Es dämmerte bereits, als der Zug das Ziel erreichte. Kaum ausgestiegen, musste Emilie jedoch feststellen, dass der Ort, an dem sie nun leben mussten, ein merkwürdiger Ort und keineswegs farbenfroh und voller lachender, tanzender Menschen war. Und einen Schokoladenspringbrunnen gab es scheinbar auch nicht. Dafür einen hohen, hässlichen Maschendrahtzaun und Wachtürme mit Soldaten.

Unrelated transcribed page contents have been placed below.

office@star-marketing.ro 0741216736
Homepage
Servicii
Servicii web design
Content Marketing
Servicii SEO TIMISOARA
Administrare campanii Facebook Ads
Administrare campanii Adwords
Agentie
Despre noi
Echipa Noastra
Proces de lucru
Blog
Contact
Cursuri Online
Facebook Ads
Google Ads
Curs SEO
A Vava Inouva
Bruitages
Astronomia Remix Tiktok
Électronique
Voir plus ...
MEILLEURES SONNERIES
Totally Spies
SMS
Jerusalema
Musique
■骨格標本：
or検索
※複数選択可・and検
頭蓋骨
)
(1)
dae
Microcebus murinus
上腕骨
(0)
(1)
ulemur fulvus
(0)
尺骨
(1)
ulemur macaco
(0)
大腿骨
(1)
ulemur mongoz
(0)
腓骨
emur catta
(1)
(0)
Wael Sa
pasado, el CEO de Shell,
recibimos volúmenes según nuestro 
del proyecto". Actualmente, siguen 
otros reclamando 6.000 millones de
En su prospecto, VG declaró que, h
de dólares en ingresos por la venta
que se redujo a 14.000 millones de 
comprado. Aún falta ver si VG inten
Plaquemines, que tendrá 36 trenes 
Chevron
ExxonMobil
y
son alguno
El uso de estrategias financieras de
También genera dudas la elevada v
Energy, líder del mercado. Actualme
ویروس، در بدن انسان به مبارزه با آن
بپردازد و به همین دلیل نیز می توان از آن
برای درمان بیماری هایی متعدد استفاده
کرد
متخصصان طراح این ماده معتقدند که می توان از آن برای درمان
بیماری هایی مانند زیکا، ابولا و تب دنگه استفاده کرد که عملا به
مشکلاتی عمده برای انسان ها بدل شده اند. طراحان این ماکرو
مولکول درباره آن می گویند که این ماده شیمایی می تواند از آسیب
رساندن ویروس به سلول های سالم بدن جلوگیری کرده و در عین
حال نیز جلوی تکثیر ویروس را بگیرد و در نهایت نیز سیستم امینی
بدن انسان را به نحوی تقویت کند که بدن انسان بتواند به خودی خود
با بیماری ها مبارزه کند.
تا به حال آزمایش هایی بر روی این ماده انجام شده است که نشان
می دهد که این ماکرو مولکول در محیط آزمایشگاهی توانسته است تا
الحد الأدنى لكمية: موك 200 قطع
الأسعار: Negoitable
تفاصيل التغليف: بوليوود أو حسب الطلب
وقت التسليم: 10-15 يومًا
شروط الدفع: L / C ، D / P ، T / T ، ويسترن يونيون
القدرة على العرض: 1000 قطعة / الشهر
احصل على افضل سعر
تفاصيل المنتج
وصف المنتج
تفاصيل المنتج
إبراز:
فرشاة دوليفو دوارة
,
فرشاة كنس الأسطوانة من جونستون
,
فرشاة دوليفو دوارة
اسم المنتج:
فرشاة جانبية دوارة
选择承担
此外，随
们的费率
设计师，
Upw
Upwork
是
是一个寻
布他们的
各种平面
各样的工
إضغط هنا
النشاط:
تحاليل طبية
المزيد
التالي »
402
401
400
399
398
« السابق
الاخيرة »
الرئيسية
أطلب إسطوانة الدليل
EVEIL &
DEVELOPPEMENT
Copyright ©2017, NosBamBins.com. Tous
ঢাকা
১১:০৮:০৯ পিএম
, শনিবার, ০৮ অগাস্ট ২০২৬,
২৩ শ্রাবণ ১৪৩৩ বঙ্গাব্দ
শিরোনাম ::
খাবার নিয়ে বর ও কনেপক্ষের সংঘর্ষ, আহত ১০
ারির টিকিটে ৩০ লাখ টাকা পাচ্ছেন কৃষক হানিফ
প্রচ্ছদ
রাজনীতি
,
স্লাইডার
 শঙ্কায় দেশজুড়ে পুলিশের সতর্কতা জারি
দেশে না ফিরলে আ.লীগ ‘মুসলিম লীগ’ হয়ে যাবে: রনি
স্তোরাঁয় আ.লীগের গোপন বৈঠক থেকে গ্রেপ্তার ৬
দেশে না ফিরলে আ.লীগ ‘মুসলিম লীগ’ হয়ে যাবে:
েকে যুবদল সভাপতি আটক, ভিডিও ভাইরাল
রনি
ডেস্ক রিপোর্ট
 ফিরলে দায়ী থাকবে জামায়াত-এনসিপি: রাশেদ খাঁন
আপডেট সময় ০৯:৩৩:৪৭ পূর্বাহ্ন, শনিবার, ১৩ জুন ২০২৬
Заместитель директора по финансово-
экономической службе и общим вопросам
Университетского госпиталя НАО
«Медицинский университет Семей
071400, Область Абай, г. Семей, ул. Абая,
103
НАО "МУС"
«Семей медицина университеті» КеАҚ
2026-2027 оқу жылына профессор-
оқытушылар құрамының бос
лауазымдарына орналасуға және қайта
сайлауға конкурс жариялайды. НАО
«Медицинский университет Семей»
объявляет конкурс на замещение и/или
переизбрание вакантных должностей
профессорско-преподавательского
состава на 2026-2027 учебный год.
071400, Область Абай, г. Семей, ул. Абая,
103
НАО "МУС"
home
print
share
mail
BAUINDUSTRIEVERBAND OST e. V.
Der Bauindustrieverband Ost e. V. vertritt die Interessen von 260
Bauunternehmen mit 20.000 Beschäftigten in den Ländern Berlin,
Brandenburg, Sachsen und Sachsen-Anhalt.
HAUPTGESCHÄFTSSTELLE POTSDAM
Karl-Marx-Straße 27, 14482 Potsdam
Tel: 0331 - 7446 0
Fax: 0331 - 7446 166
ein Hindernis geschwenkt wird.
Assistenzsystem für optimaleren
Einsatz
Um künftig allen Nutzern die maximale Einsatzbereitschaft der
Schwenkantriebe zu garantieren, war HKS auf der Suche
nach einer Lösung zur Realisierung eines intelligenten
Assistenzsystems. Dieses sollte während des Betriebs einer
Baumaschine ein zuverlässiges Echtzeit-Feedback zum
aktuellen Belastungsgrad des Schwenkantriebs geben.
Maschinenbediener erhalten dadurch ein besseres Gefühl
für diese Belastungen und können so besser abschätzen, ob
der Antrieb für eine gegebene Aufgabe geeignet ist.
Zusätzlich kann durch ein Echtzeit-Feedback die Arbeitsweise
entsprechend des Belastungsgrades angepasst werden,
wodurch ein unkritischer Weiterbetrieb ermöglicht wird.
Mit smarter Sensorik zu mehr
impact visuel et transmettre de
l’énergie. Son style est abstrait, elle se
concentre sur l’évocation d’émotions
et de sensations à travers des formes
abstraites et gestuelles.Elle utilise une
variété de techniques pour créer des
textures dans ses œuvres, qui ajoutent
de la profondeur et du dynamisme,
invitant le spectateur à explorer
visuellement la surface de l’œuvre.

Vom Bahnhof aus ging es mit dem Auto weiter. Der Fahrer fuhr langsam durch eine düstere Allee und an kasernenartigen Häusern vorbei. Soldaten mit großen Hunden und Militärfahrzeuge waren auf den Straßen unterwegs. Und dann noch eine Gruppe Männer in gestreiften Schlafanzügen, die brummig und finster aus den Augen schauten. Emilie rümpfte die Nase und die anfängliche Aufregung schlug in Enttäuschung um. Das könnte ja noch was werden! Sie sog heftig die frische Luft ein und rümpfte erneut die Nase. Obwohl die Fenster geschlossen waren, lag ein Geruch in der Luft, der Emilie an verbrannte Gänsefedern erinnerte. Nur noch hundertmal schlimmer.

Eklig.

Abscheulich.

Unwillkürlich zog sich ihr Magen zusammen. „Hier stinkt es!“, murmelte sie ihrer Mutter zu. Doch die schien so in ihre Gedanken versunken zu sein, dass sie gar nichts mitbekam. Kein Wunder, denn seit einigen Wochen schon gingen die Nerven mit ihr durch. Sie war eben keine geborene Umzugsorganisatorin.

„Mir ist übel“, sagte sie erneut, doch niemand beachtete sie. So schmollte sie leise vor sich hin.

Das Judendorf selbst konnte Emilie nicht erkennen. Es lag hinter einem Waldstück versteckt. Und da gab es wenig zu sehen, denn ganz viele hässliche, heruntergekommene Baracken versperrten die Sicht. Besonders farbenfroh schien es dort auch nicht zu sein. Eher wie in einem düsteren Märchen. Ihr lief es eiskalt den Rücken runter.

„Das alles ist gut strukturiert“, bemerkte Vater.

„Ja, ganz nett“, murmelte Mutter sarkastisch. Denn ganz nett konnte man den Ort wirklich nicht nennen. Eher grau und trostlos.